Feature Maps
The LinearAttention and CausalLinearAttention modules, as well as
their corresponding recurrent modules, accept a feature_map
argument which is
the kernel feature map for each attention implementation. The default
feature_map
is a simple activation function as used in "Transformers are
RNNs: Fast Autoregressive Transformers with Linear Attention".
However, the API allows for signficantly more complicated feature maps, that contain trainable weights or are asymmetric.
FeatureMap API
All feature maps must implement the following interface.
class FeatureMap(Module):
def __init__(self, query_dimensions):
...
def new_feature_map(self):
"""Create a new instance of this feature map. In particular, if it is a
random feature map sample new parameters."""
...
def forward_queries(self, x):
"""Encode the queries `x` using this feature map."""
...
def forward_keys(self, x):
"""Encode the keys `x` using this feature map."""
...
def forward(self, x):
# For symmetric feature maps it suffices to define this function
...
In particular, all feature maps accept the query dimensions as the first constructor parameter. After calling new_feature_map() all calls to forward variants should be compatible with each other, namely all randomness should happen in the new_feature_map method. Symmetric feature maps should only implement forward.
Using feature maps
All modules that accept feature maps, expect a factory function. Namely, a function that when given the query dimensions returns a new feature map instance.

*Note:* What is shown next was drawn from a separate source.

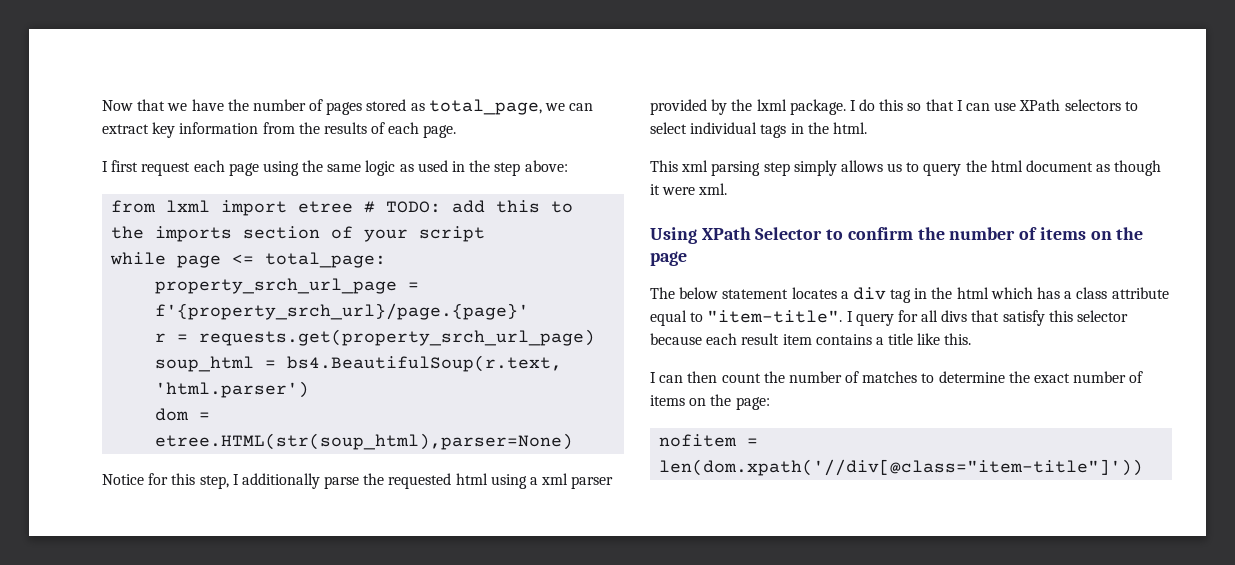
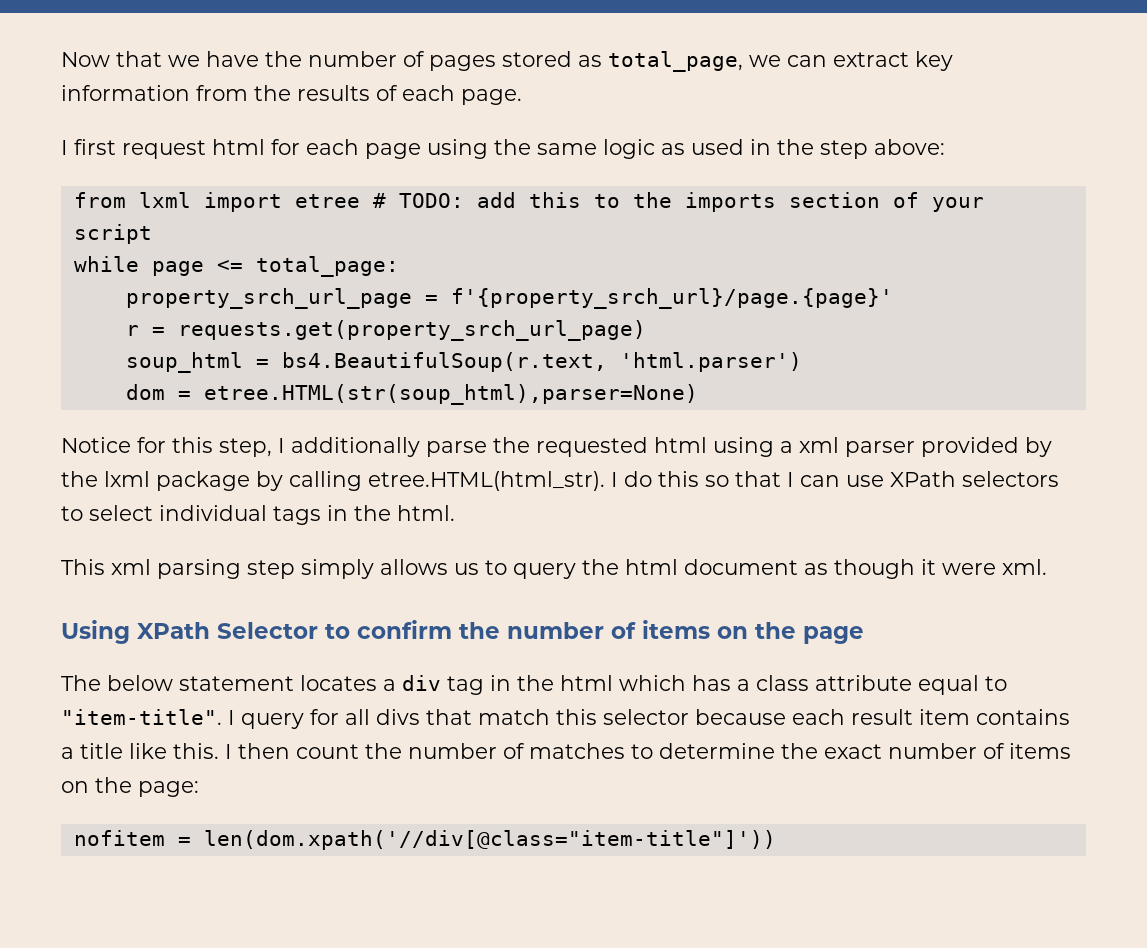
(191, 169) none -> [212,139,300,155] html for
[789,99,846,115] package. -> [156,471,605,491] package by calling etree.HTML(html_str).
[1002,310,1045,326] satisfy -> [478,709,550,725] match
[650,372,684,383] // I can -> [225,744,232,759] I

A simple way to achieve that is by using the partial()
method of the built-in
module functools
or the utility class method factory()
which is basically
the same.
from functools import partial
from fast_transformers.builders import TransformerEncoderBuilder
from fast_transformers.feature_maps import Favor
transformer = TransformerEncoderBuilder.from_kwargs(
attention_type="linear",
n_layers=4,
n_heads=8,
query_dimensions=32,
feature_map=Favor.factory(n_dims=256)
).get()
transformer = TransformerEncoderBuilder.from_kwargs(
attention_type="linear",
n_layers=4,
n_heads=8,
query_dimensions=32,
feature_map=partial(Favor, n_dims=256)
).get()
If you do not want to pass any parameters to the feature map, then it suffices to use the class object directly.
Available feature maps
- ActivationFunctionFeatureMap uses a simple elementwise activation function as a feature map.
- elu_feature_map is a specialization of the above where the activation
function is
elu(x)+1
. It is also the default feature map. - RandomFourierFeatures approximates the RBF kernel using random Fourier features with trigonometric functions.
- SmoothedRandomFourierFeatures approximates the RBF kernel plus a constant for numerical stability.
- Favor implements the positive random features designed specifically for transformers in the paper "Rethinking Attention with Performers". It should be preferred over the RandomFourierFeatures.
- GeneralizedRandomFeatures is a simplification of Favor which does not approximate softmax but it can increase the rank of the resulting attention matrix.